Records from a data collection
***

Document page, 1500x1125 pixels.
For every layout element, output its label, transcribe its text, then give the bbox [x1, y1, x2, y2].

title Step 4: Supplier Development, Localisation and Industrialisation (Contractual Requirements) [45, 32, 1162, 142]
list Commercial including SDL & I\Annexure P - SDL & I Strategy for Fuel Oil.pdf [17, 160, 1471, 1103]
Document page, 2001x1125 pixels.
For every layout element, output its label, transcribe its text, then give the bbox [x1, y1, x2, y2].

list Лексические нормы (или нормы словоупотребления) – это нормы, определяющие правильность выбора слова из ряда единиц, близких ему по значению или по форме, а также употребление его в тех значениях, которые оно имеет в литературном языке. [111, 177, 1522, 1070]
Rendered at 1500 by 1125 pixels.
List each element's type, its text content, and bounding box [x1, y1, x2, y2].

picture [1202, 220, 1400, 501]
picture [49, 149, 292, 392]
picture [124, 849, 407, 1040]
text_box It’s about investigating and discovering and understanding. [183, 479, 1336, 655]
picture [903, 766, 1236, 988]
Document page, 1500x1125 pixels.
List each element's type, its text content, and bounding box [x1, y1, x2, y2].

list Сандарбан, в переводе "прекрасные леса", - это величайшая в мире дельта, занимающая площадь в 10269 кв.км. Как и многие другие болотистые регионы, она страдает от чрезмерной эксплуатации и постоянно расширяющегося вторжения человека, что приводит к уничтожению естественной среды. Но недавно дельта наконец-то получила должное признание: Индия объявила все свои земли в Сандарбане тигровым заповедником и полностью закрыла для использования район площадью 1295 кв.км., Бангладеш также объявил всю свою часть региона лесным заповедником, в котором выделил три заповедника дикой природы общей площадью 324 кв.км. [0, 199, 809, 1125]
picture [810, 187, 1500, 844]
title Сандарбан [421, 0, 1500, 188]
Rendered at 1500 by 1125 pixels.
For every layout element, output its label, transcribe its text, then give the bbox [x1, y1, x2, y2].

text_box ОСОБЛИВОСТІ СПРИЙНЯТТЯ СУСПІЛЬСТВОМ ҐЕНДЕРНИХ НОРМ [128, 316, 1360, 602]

***

- **To do**:
Copy each record from above without leaving any out.

- **Answer box**:
Document page, 1500x1125 pixels.
For every layout element, output its label, transcribe its text, then give the bbox [x1, y1, x2, y2].

title Step 4: Supplier Development, Localisation and Industrialisation (Contractual Requirements) [45, 32, 1162, 142]
list Commercial including SDL & I\Annexure P - SDL & I Strategy for Fuel Oil.pdf [17, 160, 1471, 1103]
Document page, 2001x1125 pixels.
For every layout element, output its label, transcribe its text, then give the bbox [x1, y1, x2, y2].

list Лексические нормы (или нормы словоупотребления) – это нормы, определяющие правильность выбора слова из ряда единиц, близких ему по значению или по форме, а также употребление его в тех значениях, которые оно имеет в литературном языке. [111, 177, 1522, 1070]
Rendered at 1500 by 1125 pixels.
List each element's type, its text content, and bounding box [x1, y1, x2, y2].

picture [1202, 220, 1400, 501]
picture [49, 149, 292, 392]
picture [124, 849, 407, 1040]
text_box It’s about investigating and discovering and understanding. [183, 479, 1336, 655]
picture [903, 766, 1236, 988]
Document page, 1500x1125 pixels.
List each element's type, its text content, and bounding box [x1, y1, x2, y2].

list Сандарбан, в переводе "прекрасные леса", - это величайшая в мире дельта, занимающая площадь в 10269 кв.км. Как и многие другие болотистые регионы, она страдает от чрезмерной эксплуатации и постоянно расширяющегося вторжения человека, что приводит к уничтожению естественной среды. Но недавно дельта наконец-то получила должное признание: Индия объявила все свои земли в Сандарбане тигровым заповедником и полностью закрыла для использования район площадью 1295 кв.км., Бангладеш также объявил всю свою часть региона лесным заповедником, в котором выделил три заповедника дикой природы общей площадью 324 кв.км. [0, 199, 809, 1125]
picture [810, 187, 1500, 844]
title Сандарбан [421, 0, 1500, 188]
Rendered at 1500 by 1125 pixels.
For every layout element, output its label, transcribe its text, then give the bbox [x1, y1, x2, y2].

text_box ОСОБЛИВОСТІ СПРИЙНЯТТЯ СУСПІЛЬСТВОМ ҐЕНДЕРНИХ НОРМ [128, 316, 1360, 602]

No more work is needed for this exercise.